*** Supplied passage ***

In [1]:
from datetime import datetime
from typing import Mapping

import numpy as np

import milvus

# A minimalist system description

Starting off from [our experiments](https://github.com/mlatcl/kafker) with Kafka and [Faust](https://faust.readthedocs.io/en/latest/), I wondered how a Python "DSL" for system descriptions that heavily hints towards data oriented architectures might look like. On a high level, I'd like to:

- A system is built from streams that contain state and mostly stateless computational nodes
- We do not only want to capture the "real world" system but also the assumptions we make about this system, such as mdoels we want to employ or knowledge that we will need.
- All components in the system need to play nice: No state that is not in a stream!
- Nodes should be black boxes to some degree: We don't really care what's going on inside them and calculations might be really complex. However, the results of computations that are relevant to the system should be exposed to the outside.

Ideally, a complete system description would contain

- The context/environment in which calculations take place
- Deterministic computations that carry semantics but are not ML
- Modelling assumptions such as inputs/outputs, model choices, inference methods, ...
- Model state such as artifacts/training results
- The "production" environment, i.e. monitoring tools, metrics, ...

I'd like to make a distinction between _(computational) infrastructure choices_ which I would not see as part of the system description (it does not really matter which learning framework is used), and _domain choices_ which are what we would like to focus on (what form does the data have, where does it come from, which parameters are relevant, ...). We'd like to capture as much knowledge as possible and avoid imposing computational choices.

# A small system

I'm mostly following Faust's async design here, because it is very succinct an pretty close to how I'd like a DSL to look like. This DSL is represented by a dummy library called `milvus`. The following system is pretty much the simplest use-case I could come up with: We're ingesting sensor data - temperature and fan rpm readings - from some machine. The data is slightly preprocessed and published to some stream. The machine has a number of properties that will be used to analyze the data.

This part introduces the main data structures, with one important difference from Faust:

- **Record**: A record is a description of the data contained in a stream, pretty much a data class.
- **Stream**: A stream (topic) is a potentially infinite queue that contains the _data_ that flows through the system.
- **Node**: A (computational) node reads data from input streams and publishes data to output streams.
- **Context**: A context is a special kind of stream: It contains meta-information about the system that describs the system and might change, but it is not data generated by the system.

I introduced a distinction between streams and contexts here because I think these kinds of information need to be handled differently on a semantic level. Both things could probably be mapped to a Kafka topic, but a context is not something we would do machine learning on, we would use it to inform our machine learning tasks. A stream would contain data.

In [2]:
class Sensors(milvus.Record):
    timestamp: datetime
    temperature: float
    fan_rpm: float


sensor_api = milvus.data_sources.REST("sensor_api", poll=True)
sensor_readings = milvus.stream("sensor_readings", value_type=Sensors)

*** Data provided ***

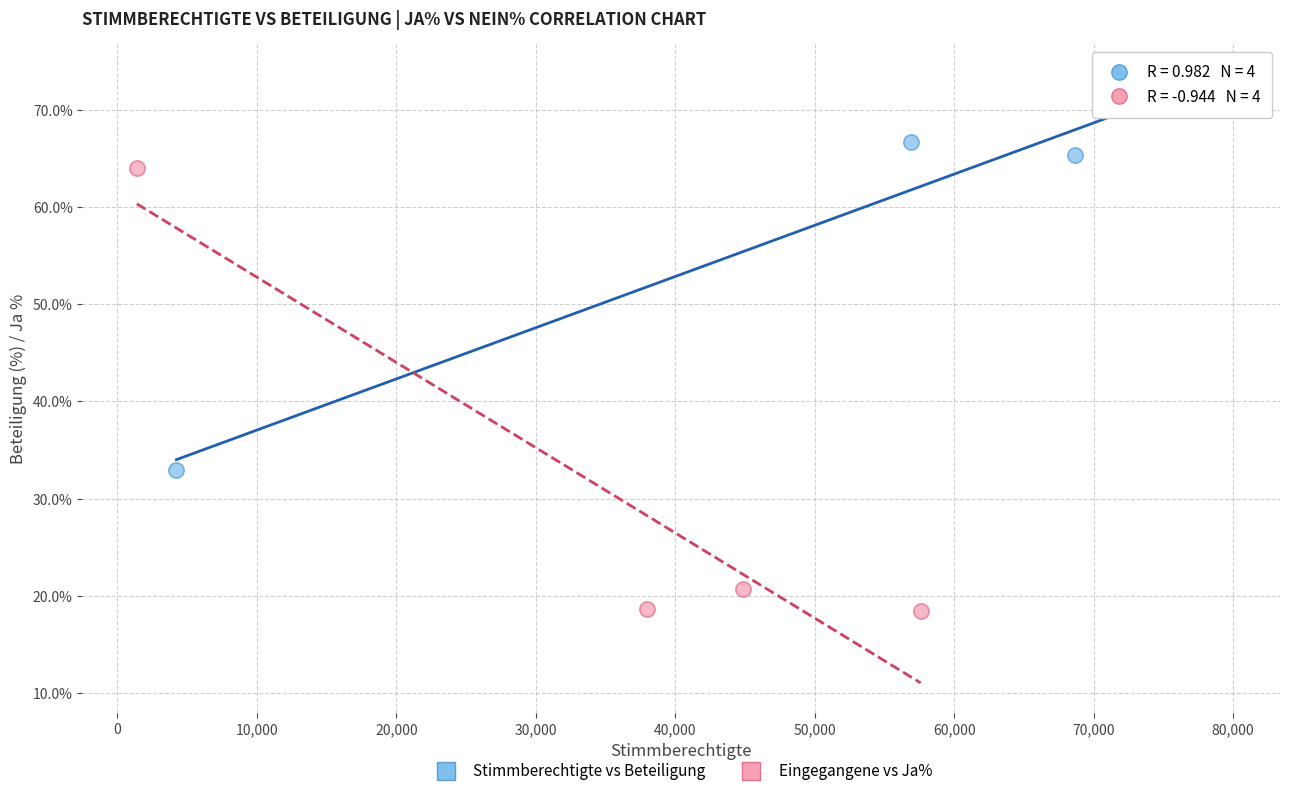

Which series reaches the minimum Y coordinate?

Eingegangene vs Ja%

***

_Assignment_. Copy the system-description write-up from "Starting off from" up to and including "in a stream!", swapping "stateless" for "state-free".

_Output for this task_.
Starting off from [our experiments](https://github.com/mlatcl/kafker) with Kafka and [Faust](https://faust.readthedocs.io/en/latest/), I wondered how a Python "DSL" for system descriptions that heavily hints towards data oriented architectures might look like. On a high level, I'd like to:

- A system is built from streams that contain state and mostly state-free computational nodes
- We do not only want to capture the "real world" system but also the assumptions we make about this system, such as mdoels we want to employ or knowledge that we will need.
- All components in the system need to play nice: No state that is not in a stream!